Background Methylation of genes regulating cell-cycle check-point (INK4 cyclin-dependent kinase inhibitors), apoptosis (XAF1), adhesion (CDH13), JUNB and Wnt signalling (soluble Wnt inhibitors) has been implicated in pathogenesis of haematological and epithelial cancers.

Method The authors studied the methylation status of CDKN2A, CDKN2B, XAF1, CDH13, JUNB and a panel of soluble Wnt inhibitors including WIF1, DKK3, APC, SFRP1, SFRP2, SFRP4 and SFRP5 by methylation-specific PCR in 31 bone marrow and 21 peripheral blood samples of patients with essential thrombocythaemia.

Exercise objective
Carry on the abstract about gene methylation in essential thrombocythaemia from its last sentence.

Source information
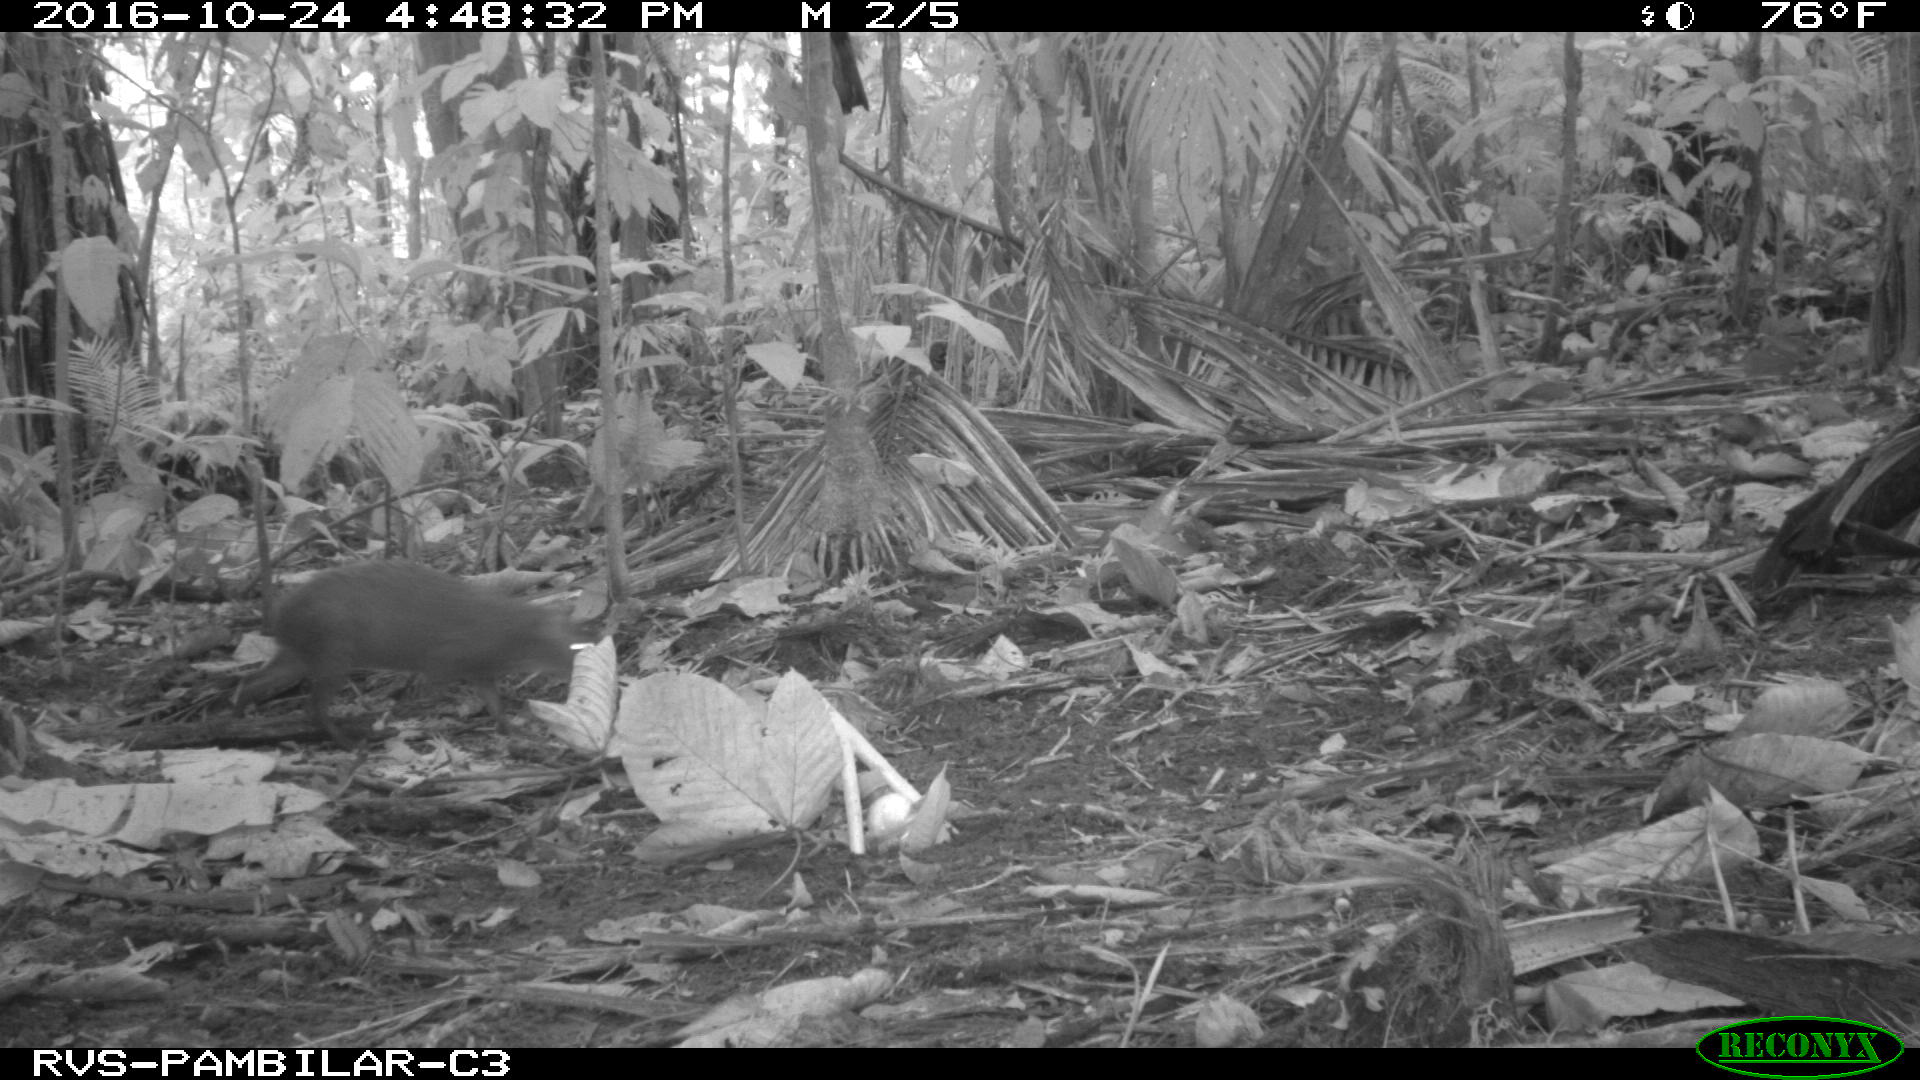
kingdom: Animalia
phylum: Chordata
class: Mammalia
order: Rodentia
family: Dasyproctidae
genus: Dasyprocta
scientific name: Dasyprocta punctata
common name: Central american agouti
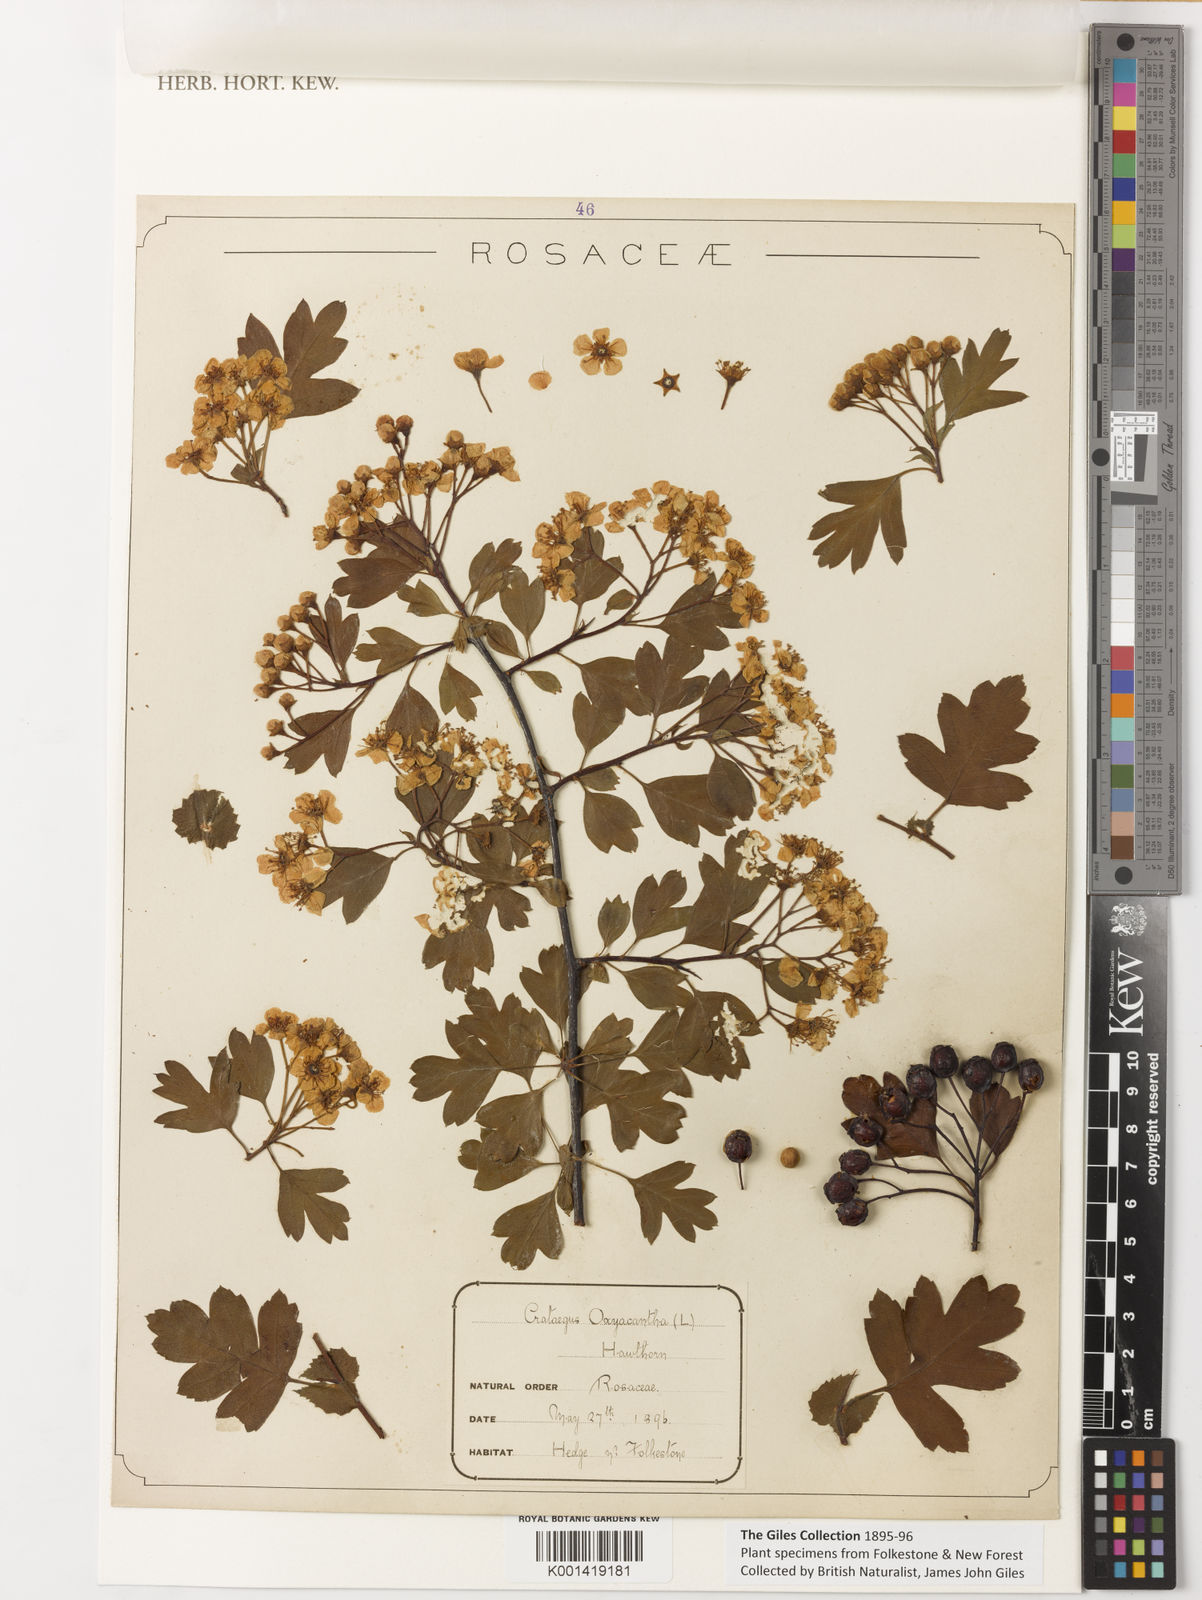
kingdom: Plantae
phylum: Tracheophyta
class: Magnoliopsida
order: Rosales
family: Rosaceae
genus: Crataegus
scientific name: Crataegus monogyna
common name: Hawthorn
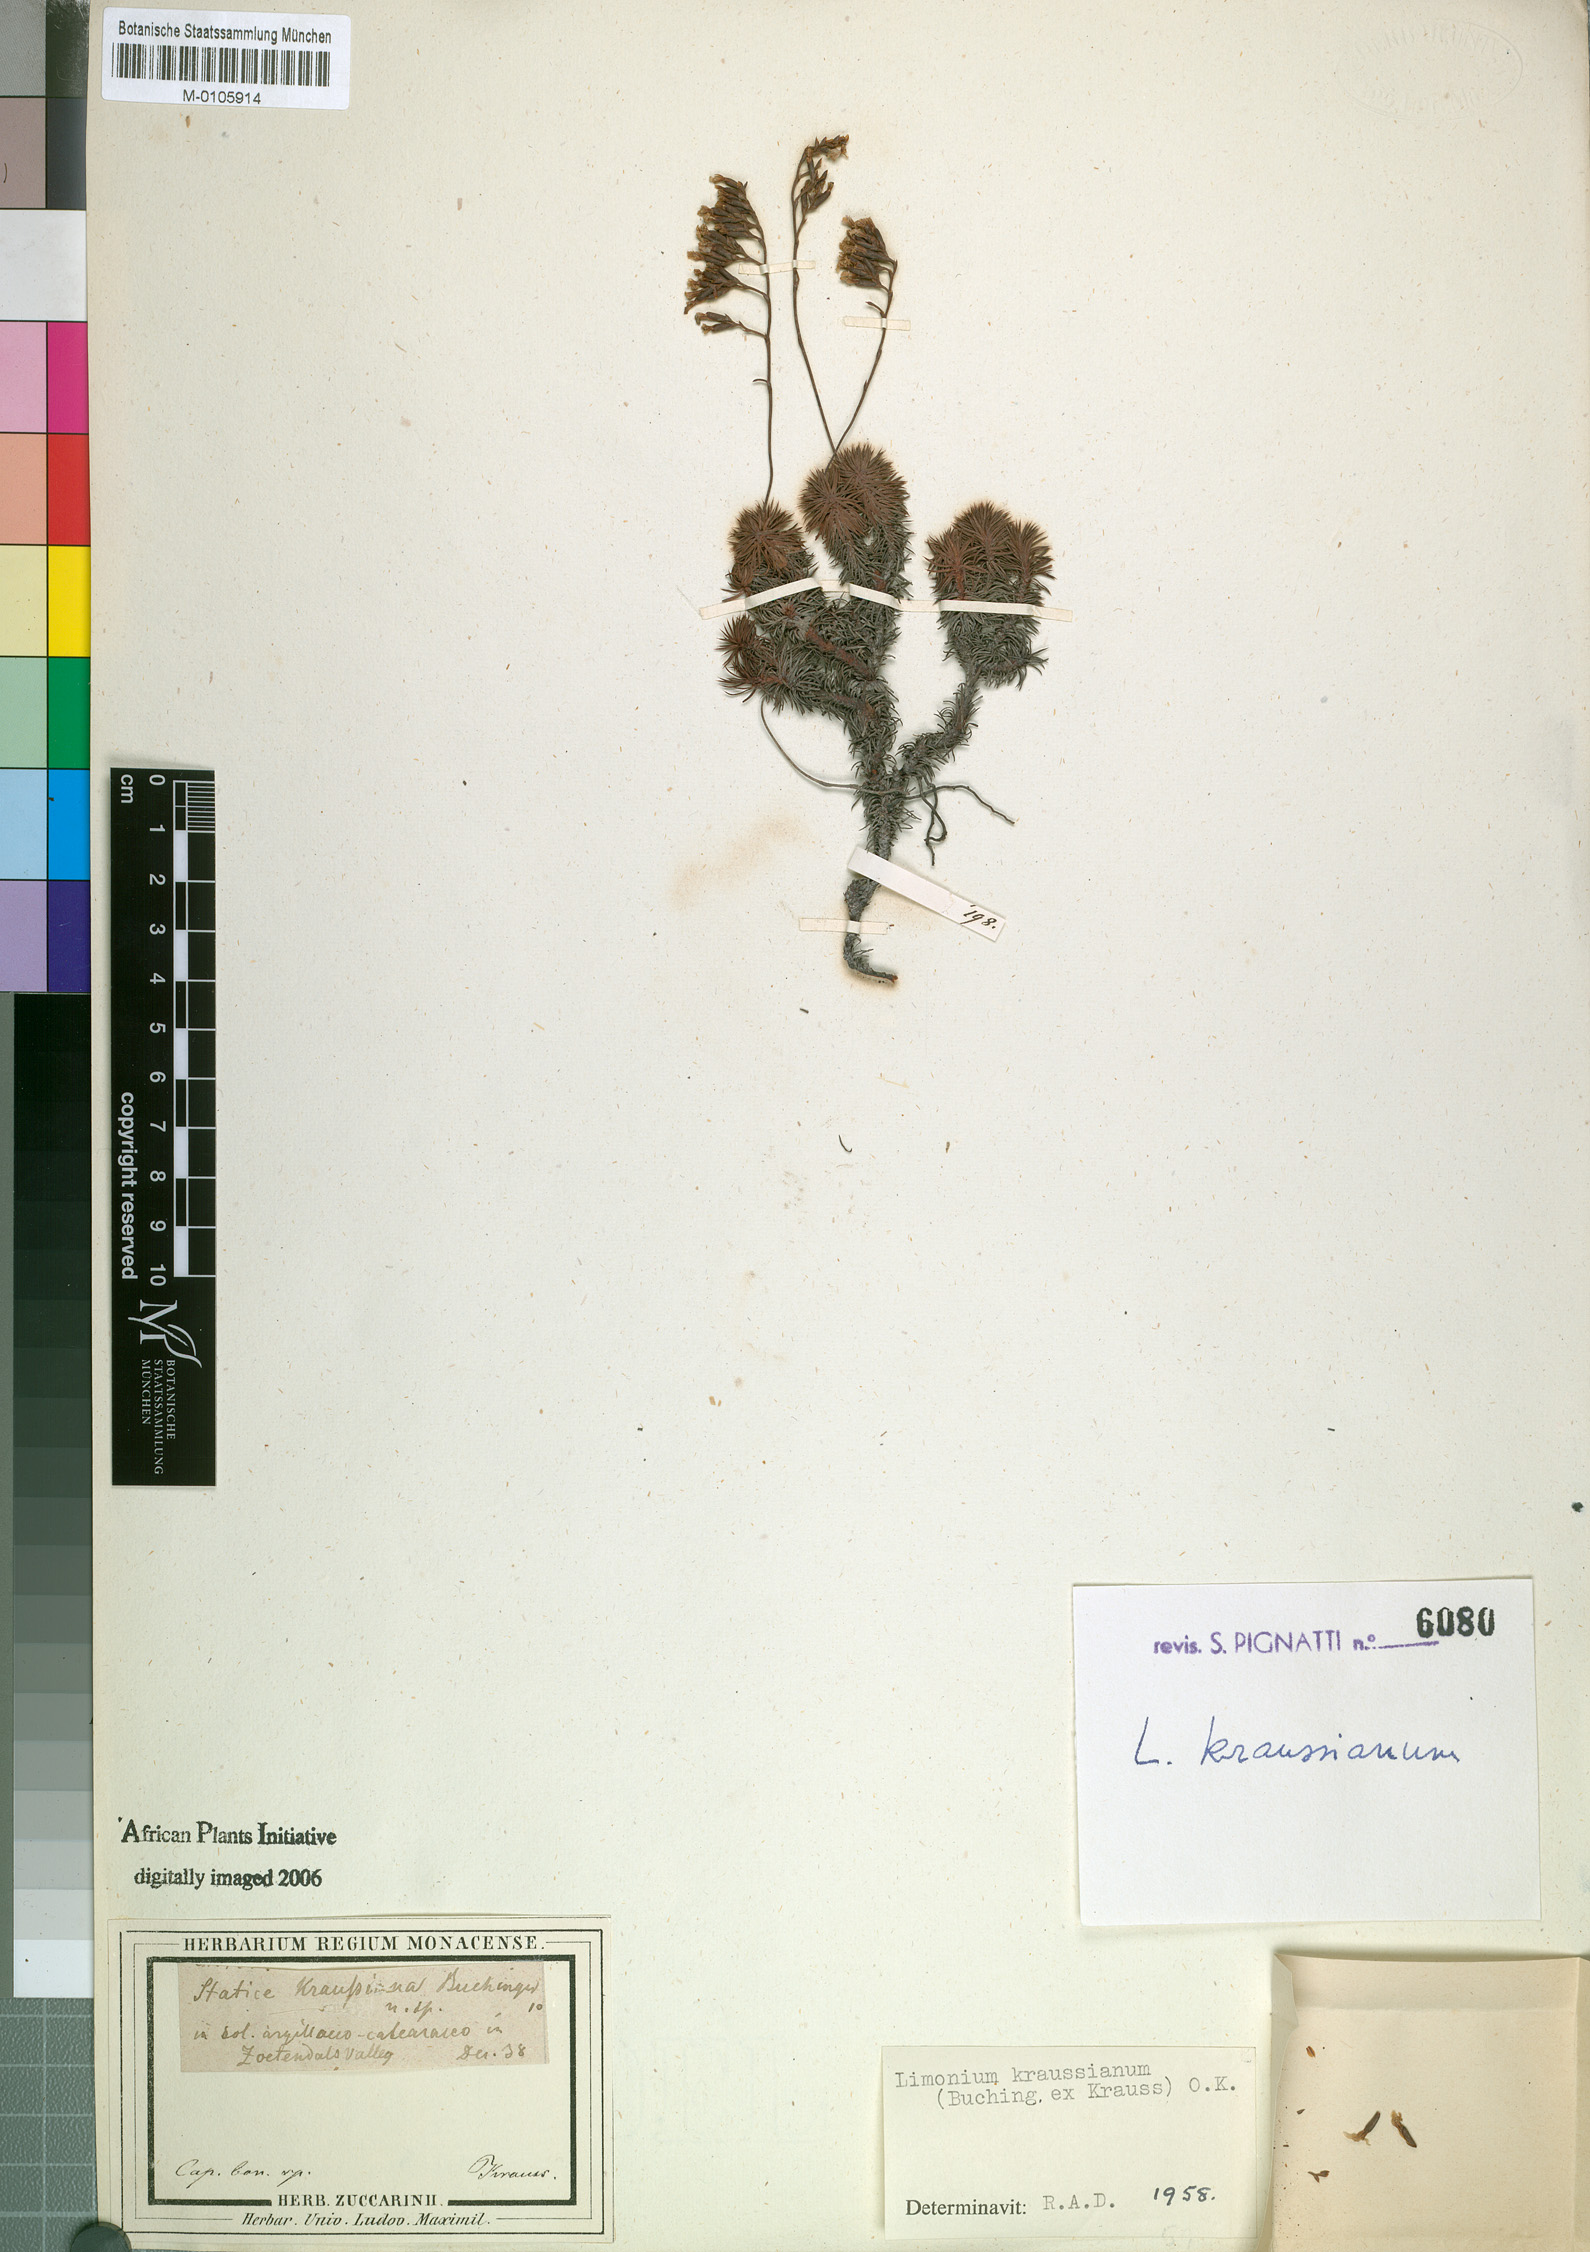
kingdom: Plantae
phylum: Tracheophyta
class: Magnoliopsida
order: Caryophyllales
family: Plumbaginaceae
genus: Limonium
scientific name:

Result of the task
Results and discussion There was no evidence of hypermethylation of all these genes in both the BM and PB samples. Therefore, in contrast to myeloid leukaemias, methylation of these genes regulating the cell cycle, apoptosis, adhesion and Wnt signalling does not play an important role in the pathogenesis of myeloproliferative diseases. Whether differential methylation may occur in the progenitor or mature blood cell compartments remains to be verified. Our study contributes to the literature on methylation in chronic myeloproliferatve diseases.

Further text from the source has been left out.